Directions:
Records follow. Copy every line with "format".

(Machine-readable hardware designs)
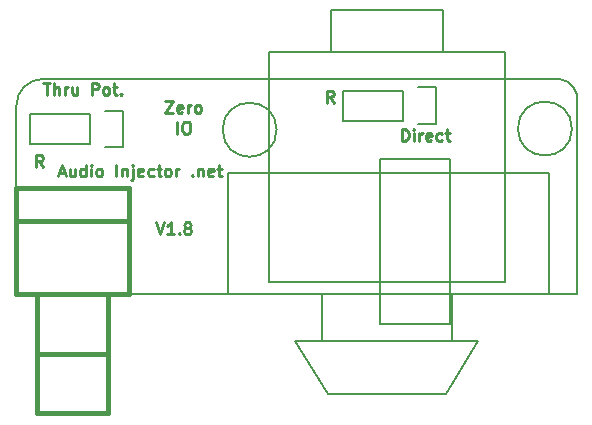
<source format=gto>
G04 #@! TF.FileFunction,Legend,Top*
%FSLAX45Y45*%
G04 Gerber Fmt 4.5, Leading zero omitted, Abs format (unit mm)*
G04 Created by KiCad (PCBNEW 4.0.6+dfsg1-1) date Sat Nov  4 13:52:50 2017*
%MOMM*%
%LPD*%
G01*
G04 APERTURE LIST*
%ADD10C,0.150000*%
%ADD11C,0.250000*%
%ADD12C,0.381000*%
G04 APERTURE END LIST*
D10*
D11*
X12910952Y-13690238D02*
X12877619Y-13642619D01*
X12853809Y-13690238D02*
X12853809Y-13590238D01*
X12891905Y-13590238D01*
X12901429Y-13595000D01*
X12906190Y-13599762D01*
X12910952Y-13609286D01*
X12910952Y-13623571D01*
X12906190Y-13633095D01*
X12901429Y-13637857D01*
X12891905Y-13642619D01*
X12853809Y-13642619D01*
X10450952Y-14235238D02*
X10417619Y-14187619D01*
X10393810Y-14235238D02*
X10393810Y-14135238D01*
X10431905Y-14135238D01*
X10441429Y-14140000D01*
X10446191Y-14144762D01*
X10450952Y-14154286D01*
X10450952Y-14168571D01*
X10446191Y-14178095D01*
X10441429Y-14182857D01*
X10431905Y-14187619D01*
X10393810Y-14187619D01*
X10454286Y-13525238D02*
X10511429Y-13525238D01*
X10482857Y-13625238D02*
X10482857Y-13525238D01*
X10544762Y-13625238D02*
X10544762Y-13525238D01*
X10587619Y-13625238D02*
X10587619Y-13572857D01*
X10582857Y-13563333D01*
X10573333Y-13558571D01*
X10559048Y-13558571D01*
X10549524Y-13563333D01*
X10544762Y-13568095D01*
X10635238Y-13625238D02*
X10635238Y-13558571D01*
X10635238Y-13577619D02*
X10640000Y-13568095D01*
X10644762Y-13563333D01*
X10654286Y-13558571D01*
X10663810Y-13558571D01*
X10740000Y-13558571D02*
X10740000Y-13625238D01*
X10697143Y-13558571D02*
X10697143Y-13610952D01*
X10701905Y-13620476D01*
X10711429Y-13625238D01*
X10725714Y-13625238D01*
X10735238Y-13620476D01*
X10740000Y-13615714D01*
X10863810Y-13625238D02*
X10863810Y-13525238D01*
X10901905Y-13525238D01*
X10911429Y-13530000D01*
X10916191Y-13534762D01*
X10920953Y-13544286D01*
X10920953Y-13558571D01*
X10916191Y-13568095D01*
X10911429Y-13572857D01*
X10901905Y-13577619D01*
X10863810Y-13577619D01*
X10978095Y-13625238D02*
X10968572Y-13620476D01*
X10963810Y-13615714D01*
X10959048Y-13606190D01*
X10959048Y-13577619D01*
X10963810Y-13568095D01*
X10968572Y-13563333D01*
X10978095Y-13558571D01*
X10992381Y-13558571D01*
X11001905Y-13563333D01*
X11006667Y-13568095D01*
X11011429Y-13577619D01*
X11011429Y-13606190D01*
X11006667Y-13615714D01*
X11001905Y-13620476D01*
X10992381Y-13625238D01*
X10978095Y-13625238D01*
X11040000Y-13558571D02*
X11078095Y-13558571D01*
X11054286Y-13525238D02*
X11054286Y-13610952D01*
X11059048Y-13620476D01*
X11068572Y-13625238D01*
X11078095Y-13625238D01*
X11111429Y-13615714D02*
X11116191Y-13620476D01*
X11111429Y-13625238D01*
X11106667Y-13620476D01*
X11111429Y-13615714D01*
X11111429Y-13625238D01*
X11407619Y-14705238D02*
X11440952Y-14805238D01*
X11474286Y-14705238D01*
X11560000Y-14805238D02*
X11502857Y-14805238D01*
X11531429Y-14805238D02*
X11531429Y-14705238D01*
X11521905Y-14719524D01*
X11512381Y-14729048D01*
X11502857Y-14733809D01*
X11602857Y-14795714D02*
X11607619Y-14800476D01*
X11602857Y-14805238D01*
X11598095Y-14800476D01*
X11602857Y-14795714D01*
X11602857Y-14805238D01*
X11664762Y-14748095D02*
X11655238Y-14743333D01*
X11650476Y-14738571D01*
X11645714Y-14729048D01*
X11645714Y-14724286D01*
X11650476Y-14714762D01*
X11655238Y-14710000D01*
X11664762Y-14705238D01*
X11683810Y-14705238D01*
X11693333Y-14710000D01*
X11698095Y-14714762D01*
X11702857Y-14724286D01*
X11702857Y-14729048D01*
X11698095Y-14738571D01*
X11693333Y-14743333D01*
X11683810Y-14748095D01*
X11664762Y-14748095D01*
X11655238Y-14752857D01*
X11650476Y-14757619D01*
X11645714Y-14767143D01*
X11645714Y-14786190D01*
X11650476Y-14795714D01*
X11655238Y-14800476D01*
X11664762Y-14805238D01*
X11683810Y-14805238D01*
X11693333Y-14800476D01*
X11698095Y-14795714D01*
X11702857Y-14786190D01*
X11702857Y-14767143D01*
X11698095Y-14757619D01*
X11693333Y-14752857D01*
X11683810Y-14748095D01*
X10586667Y-14286667D02*
X10634286Y-14286667D01*
X10577143Y-14315238D02*
X10610476Y-14215238D01*
X10643810Y-14315238D01*
X10720000Y-14248571D02*
X10720000Y-14315238D01*
X10677143Y-14248571D02*
X10677143Y-14300952D01*
X10681905Y-14310476D01*
X10691429Y-14315238D01*
X10705714Y-14315238D01*
X10715238Y-14310476D01*
X10720000Y-14305714D01*
X10810476Y-14315238D02*
X10810476Y-14215238D01*
X10810476Y-14310476D02*
X10800952Y-14315238D01*
X10781905Y-14315238D01*
X10772381Y-14310476D01*
X10767619Y-14305714D01*
X10762857Y-14296190D01*
X10762857Y-14267619D01*
X10767619Y-14258095D01*
X10772381Y-14253333D01*
X10781905Y-14248571D01*
X10800952Y-14248571D01*
X10810476Y-14253333D01*
X10858095Y-14315238D02*
X10858095Y-14248571D01*
X10858095Y-14215238D02*
X10853333Y-14220000D01*
X10858095Y-14224762D01*
X10862857Y-14220000D01*
X10858095Y-14215238D01*
X10858095Y-14224762D01*
X10920000Y-14315238D02*
X10910476Y-14310476D01*
X10905714Y-14305714D01*
X10900952Y-14296190D01*
X10900952Y-14267619D01*
X10905714Y-14258095D01*
X10910476Y-14253333D01*
X10920000Y-14248571D01*
X10934286Y-14248571D01*
X10943810Y-14253333D01*
X10948571Y-14258095D01*
X10953333Y-14267619D01*
X10953333Y-14296190D01*
X10948571Y-14305714D01*
X10943810Y-14310476D01*
X10934286Y-14315238D01*
X10920000Y-14315238D01*
X11072381Y-14315238D02*
X11072381Y-14215238D01*
X11120000Y-14248571D02*
X11120000Y-14315238D01*
X11120000Y-14258095D02*
X11124762Y-14253333D01*
X11134286Y-14248571D01*
X11148571Y-14248571D01*
X11158095Y-14253333D01*
X11162857Y-14262857D01*
X11162857Y-14315238D01*
X11210476Y-14248571D02*
X11210476Y-14334286D01*
X11205714Y-14343809D01*
X11196190Y-14348571D01*
X11191428Y-14348571D01*
X11210476Y-14215238D02*
X11205714Y-14220000D01*
X11210476Y-14224762D01*
X11215238Y-14220000D01*
X11210476Y-14215238D01*
X11210476Y-14224762D01*
X11296190Y-14310476D02*
X11286667Y-14315238D01*
X11267619Y-14315238D01*
X11258095Y-14310476D01*
X11253333Y-14300952D01*
X11253333Y-14262857D01*
X11258095Y-14253333D01*
X11267619Y-14248571D01*
X11286667Y-14248571D01*
X11296190Y-14253333D01*
X11300952Y-14262857D01*
X11300952Y-14272381D01*
X11253333Y-14281905D01*
X11386667Y-14310476D02*
X11377143Y-14315238D01*
X11358095Y-14315238D01*
X11348571Y-14310476D01*
X11343809Y-14305714D01*
X11339047Y-14296190D01*
X11339047Y-14267619D01*
X11343809Y-14258095D01*
X11348571Y-14253333D01*
X11358095Y-14248571D01*
X11377143Y-14248571D01*
X11386667Y-14253333D01*
X11415238Y-14248571D02*
X11453333Y-14248571D01*
X11429524Y-14215238D02*
X11429524Y-14300952D01*
X11434286Y-14310476D01*
X11443809Y-14315238D01*
X11453333Y-14315238D01*
X11500952Y-14315238D02*
X11491428Y-14310476D01*
X11486667Y-14305714D01*
X11481905Y-14296190D01*
X11481905Y-14267619D01*
X11486667Y-14258095D01*
X11491428Y-14253333D01*
X11500952Y-14248571D01*
X11515238Y-14248571D01*
X11524762Y-14253333D01*
X11529524Y-14258095D01*
X11534286Y-14267619D01*
X11534286Y-14296190D01*
X11529524Y-14305714D01*
X11524762Y-14310476D01*
X11515238Y-14315238D01*
X11500952Y-14315238D01*
X11577143Y-14315238D02*
X11577143Y-14248571D01*
X11577143Y-14267619D02*
X11581905Y-14258095D01*
X11586667Y-14253333D01*
X11596190Y-14248571D01*
X11605714Y-14248571D01*
X11715238Y-14305714D02*
X11720000Y-14310476D01*
X11715238Y-14315238D01*
X11710476Y-14310476D01*
X11715238Y-14305714D01*
X11715238Y-14315238D01*
X11762857Y-14248571D02*
X11762857Y-14315238D01*
X11762857Y-14258095D02*
X11767619Y-14253333D01*
X11777143Y-14248571D01*
X11791429Y-14248571D01*
X11800952Y-14253333D01*
X11805714Y-14262857D01*
X11805714Y-14315238D01*
X11891429Y-14310476D02*
X11881905Y-14315238D01*
X11862857Y-14315238D01*
X11853333Y-14310476D01*
X11848571Y-14300952D01*
X11848571Y-14262857D01*
X11853333Y-14253333D01*
X11862857Y-14248571D01*
X11881905Y-14248571D01*
X11891429Y-14253333D01*
X11896190Y-14262857D01*
X11896190Y-14272381D01*
X11848571Y-14281905D01*
X11924762Y-14248571D02*
X11962857Y-14248571D01*
X11939048Y-14215238D02*
X11939048Y-14300952D01*
X11943809Y-14310476D01*
X11953333Y-14315238D01*
X11962857Y-14315238D01*
X13489762Y-14015238D02*
X13489762Y-13915238D01*
X13513571Y-13915238D01*
X13527857Y-13920000D01*
X13537381Y-13929524D01*
X13542143Y-13939048D01*
X13546905Y-13958095D01*
X13546905Y-13972381D01*
X13542143Y-13991429D01*
X13537381Y-14000952D01*
X13527857Y-14010476D01*
X13513571Y-14015238D01*
X13489762Y-14015238D01*
X13589762Y-14015238D02*
X13589762Y-13948571D01*
X13589762Y-13915238D02*
X13585000Y-13920000D01*
X13589762Y-13924762D01*
X13594524Y-13920000D01*
X13589762Y-13915238D01*
X13589762Y-13924762D01*
X13637381Y-14015238D02*
X13637381Y-13948571D01*
X13637381Y-13967619D02*
X13642143Y-13958095D01*
X13646905Y-13953333D01*
X13656428Y-13948571D01*
X13665952Y-13948571D01*
X13737381Y-14010476D02*
X13727857Y-14015238D01*
X13708809Y-14015238D01*
X13699286Y-14010476D01*
X13694524Y-14000952D01*
X13694524Y-13962857D01*
X13699286Y-13953333D01*
X13708809Y-13948571D01*
X13727857Y-13948571D01*
X13737381Y-13953333D01*
X13742143Y-13962857D01*
X13742143Y-13972381D01*
X13694524Y-13981905D01*
X13827857Y-14010476D02*
X13818333Y-14015238D01*
X13799286Y-14015238D01*
X13789762Y-14010476D01*
X13785000Y-14005714D01*
X13780238Y-13996190D01*
X13780238Y-13967619D01*
X13785000Y-13958095D01*
X13789762Y-13953333D01*
X13799286Y-13948571D01*
X13818333Y-13948571D01*
X13827857Y-13953333D01*
X13856429Y-13948571D02*
X13894524Y-13948571D01*
X13870714Y-13915238D02*
X13870714Y-14000952D01*
X13875476Y-14010476D01*
X13885000Y-14015238D01*
X13894524Y-14015238D01*
X11487619Y-13677738D02*
X11554286Y-13677738D01*
X11487619Y-13777738D01*
X11554286Y-13777738D01*
X11630476Y-13772976D02*
X11620952Y-13777738D01*
X11601905Y-13777738D01*
X11592381Y-13772976D01*
X11587619Y-13763452D01*
X11587619Y-13725357D01*
X11592381Y-13715833D01*
X11601905Y-13711071D01*
X11620952Y-13711071D01*
X11630476Y-13715833D01*
X11635238Y-13725357D01*
X11635238Y-13734881D01*
X11587619Y-13744405D01*
X11678095Y-13777738D02*
X11678095Y-13711071D01*
X11678095Y-13730119D02*
X11682857Y-13720595D01*
X11687619Y-13715833D01*
X11697143Y-13711071D01*
X11706667Y-13711071D01*
X11754286Y-13777738D02*
X11744762Y-13772976D01*
X11740000Y-13768214D01*
X11735238Y-13758690D01*
X11735238Y-13730119D01*
X11740000Y-13720595D01*
X11744762Y-13715833D01*
X11754286Y-13711071D01*
X11768571Y-13711071D01*
X11778095Y-13715833D01*
X11782857Y-13720595D01*
X11787619Y-13730119D01*
X11787619Y-13758690D01*
X11782857Y-13768214D01*
X11778095Y-13772976D01*
X11768571Y-13777738D01*
X11754286Y-13777738D01*
X11587619Y-13952738D02*
X11587619Y-13852738D01*
X11654286Y-13852738D02*
X11673333Y-13852738D01*
X11682857Y-13857500D01*
X11692381Y-13867024D01*
X11697143Y-13886071D01*
X11697143Y-13919405D01*
X11692381Y-13938452D01*
X11682857Y-13947976D01*
X11673333Y-13952738D01*
X11654286Y-13952738D01*
X11644762Y-13947976D01*
X11635238Y-13938452D01*
X11630476Y-13919405D01*
X11630476Y-13886071D01*
X11635238Y-13867024D01*
X11644762Y-13857500D01*
X11654286Y-13852738D01*
D10*
X14975000Y-15315000D02*
X14975000Y-13690000D01*
X10450000Y-13490000D02*
X14825000Y-13490000D01*
X10225000Y-15315000D02*
X10225000Y-13715000D01*
X14975000Y-13690000D02*
G75*
G03X14825000Y-13490000I-175000J25000D01*
G01*
X10450000Y-13490000D02*
G75*
G03X10225000Y-13715000I0J-225000D01*
G01*
X14975000Y-15315000D02*
X10225000Y-15315000D01*
X10848000Y-13788000D02*
X10340000Y-13788000D01*
X10340000Y-13788000D02*
X10340000Y-14042000D01*
X10340000Y-14042000D02*
X10848000Y-14042000D01*
X11130000Y-14070000D02*
X10975000Y-14070000D01*
X10848000Y-14042000D02*
X10848000Y-13788000D01*
X10975000Y-13760000D02*
X11130000Y-13760000D01*
X11130000Y-13760000D02*
X11130000Y-14070000D01*
D12*
X10225020Y-14415078D02*
X11174980Y-14415078D01*
X11174980Y-14665014D02*
X11174980Y-14415078D01*
X10225020Y-14665014D02*
X10225020Y-14415078D01*
X10400026Y-15815126D02*
X10400026Y-16314998D01*
X10400026Y-16314998D02*
X10999974Y-16314998D01*
X10999974Y-16314998D02*
X10999974Y-15815126D01*
X10400026Y-15315000D02*
X10400026Y-15815126D01*
X10400026Y-15815126D02*
X10999974Y-15815126D01*
X10999974Y-15815126D02*
X10999974Y-15315000D01*
X11150088Y-15315000D02*
X10249912Y-15315000D01*
X10225020Y-14614976D02*
X10225020Y-15315000D01*
X11174980Y-14614976D02*
X11174980Y-15315000D01*
X10249912Y-14689906D02*
X11150088Y-14689906D01*
D10*
X13498000Y-13588000D02*
X12990000Y-13588000D01*
X12990000Y-13588000D02*
X12990000Y-13842000D01*
X12990000Y-13842000D02*
X13498000Y-13842000D01*
X13780000Y-13870000D02*
X13625000Y-13870000D01*
X13498000Y-13842000D02*
X13498000Y-13588000D01*
X13625000Y-13560000D02*
X13780000Y-13560000D01*
X13780000Y-13560000D02*
X13780000Y-13870000D01*
X13375000Y-15315000D02*
X14735000Y-15315000D01*
X14735000Y-15315000D02*
X14735000Y-14285000D01*
X14735000Y-14285000D02*
X12015000Y-14285000D01*
X12015000Y-14285000D02*
X12015000Y-15315000D01*
X12015000Y-15315000D02*
X13375000Y-15315000D01*
X13300000Y-15315000D02*
X13300000Y-15565000D01*
X13300000Y-15565000D02*
X13900000Y-15565000D01*
X13900000Y-15565000D02*
X13900000Y-15315000D01*
X13300000Y-15315000D02*
X13300000Y-14165000D01*
X13300000Y-14165000D02*
X13900000Y-14165000D01*
X13900000Y-14165000D02*
X13900000Y-15315000D01*
X13900000Y-15315000D02*
X13300000Y-15315000D01*
X12885000Y-13260000D02*
X12885000Y-12910000D01*
X12885000Y-12910000D02*
X13835000Y-12910000D01*
X13835000Y-12910000D02*
X13835000Y-13260000D01*
X13860000Y-16160000D02*
X12860000Y-16160000D01*
X14135000Y-15710000D02*
X13860000Y-16160000D01*
X12810000Y-15710000D02*
X12585000Y-15710000D01*
X14135000Y-15710000D02*
X13910000Y-15710000D01*
X12810000Y-15710000D02*
X12585000Y-15710000D01*
X12585000Y-15710000D02*
X12860000Y-16160000D01*
X12810000Y-15310000D02*
X12810000Y-15710000D01*
X12810000Y-15710000D02*
X13910000Y-15710000D01*
X13910000Y-15710000D02*
X13910000Y-15310000D01*
X14360000Y-15310000D02*
X12360000Y-15310000D01*
X14360000Y-15210000D02*
X12360000Y-15210000D01*
X12360000Y-13260000D02*
X14360000Y-13260000D01*
X14360000Y-15210000D02*
X14360000Y-13260000D01*
X12360000Y-15210000D02*
X12360000Y-13260000D01*
X12428600Y-13920000D02*
G75*
G03X12428600Y-13920000I-228600J0D01*
G01*
X14928600Y-13910000D02*
G75*
G03X14928600Y-13910000I-228600J0D01*
G01*
M02*

</source>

Response to this task:
<source format=gto>
G04 Gerber Fmt 4.5, Leading zero omitted, Abs format (unit mm)*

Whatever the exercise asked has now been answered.